Simple command to reset / clear all logs?
Robert Bonomi
bonomi at mail.r-bonomi.com
Fri Jan 14 00:22:59 UTC 2011
> From owner-freebsd-questions at freebsd.org Thu Jan 13 01:26:33 2011
> Date: Thu, 13 Jan 2011 01:20:14 -0600
> From: Adam Vande More <amvandemore at gmail.com>
> To: Redd Vinylene <reddvinylene at gmail.com>
> Cc: questions <questions at freebsd.org>, Bernt Hansson <bernt at bah.homeip.net>
> Subject: Re: Simple command to reset / clear all logs?
>
> On Wed, Jan 12, 2011 at 1:50 PM, Redd Vinylene
> <reddvinylene at gmail.com>wrote:
>
> > Will the logs automatically create themselves?
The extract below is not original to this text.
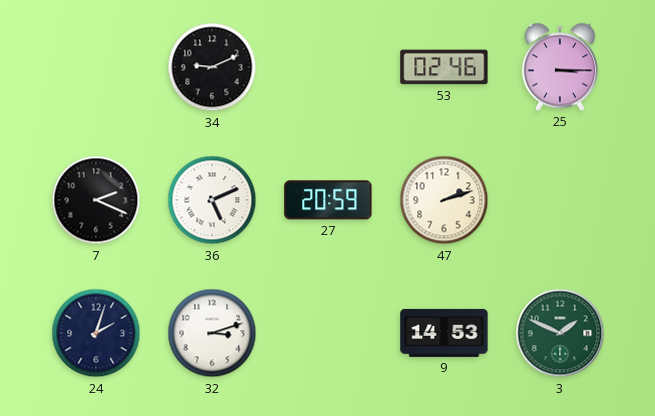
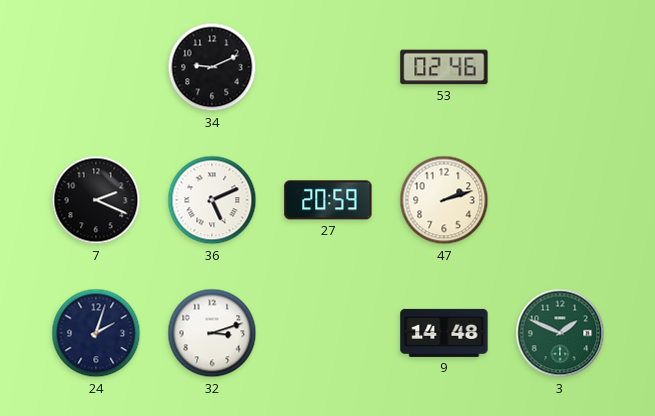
25: 3:15 -> none
9: 14:53 -> 14:48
I mean, I picture I have
> > to manually touch a lotta them in order to avoid "cannot find" error
> > messages?
> >
>
> Please don't top post.
>
> do something like this:
>
> shutdown now rm /var/log/* exit
>
> upon reentering multiuser mode, each logging service will create it's new
> file.
FALSE TO FACT, with regard to any/all files that syslogd(8) uses,
_unless_ syslogd is invoked with the '-C' option.
Quoting from the manpage:
"For security reasons, syslogd will not append to log files that do not
exist (unless -C option is specified); therefore, they must be created
manually before running syslogd."
> Typically if a service is running and you delete the log from it,
> the service will not like it. You can HUP the service to have it restart
> logging, but you'd have to do it manually for each log you deleted.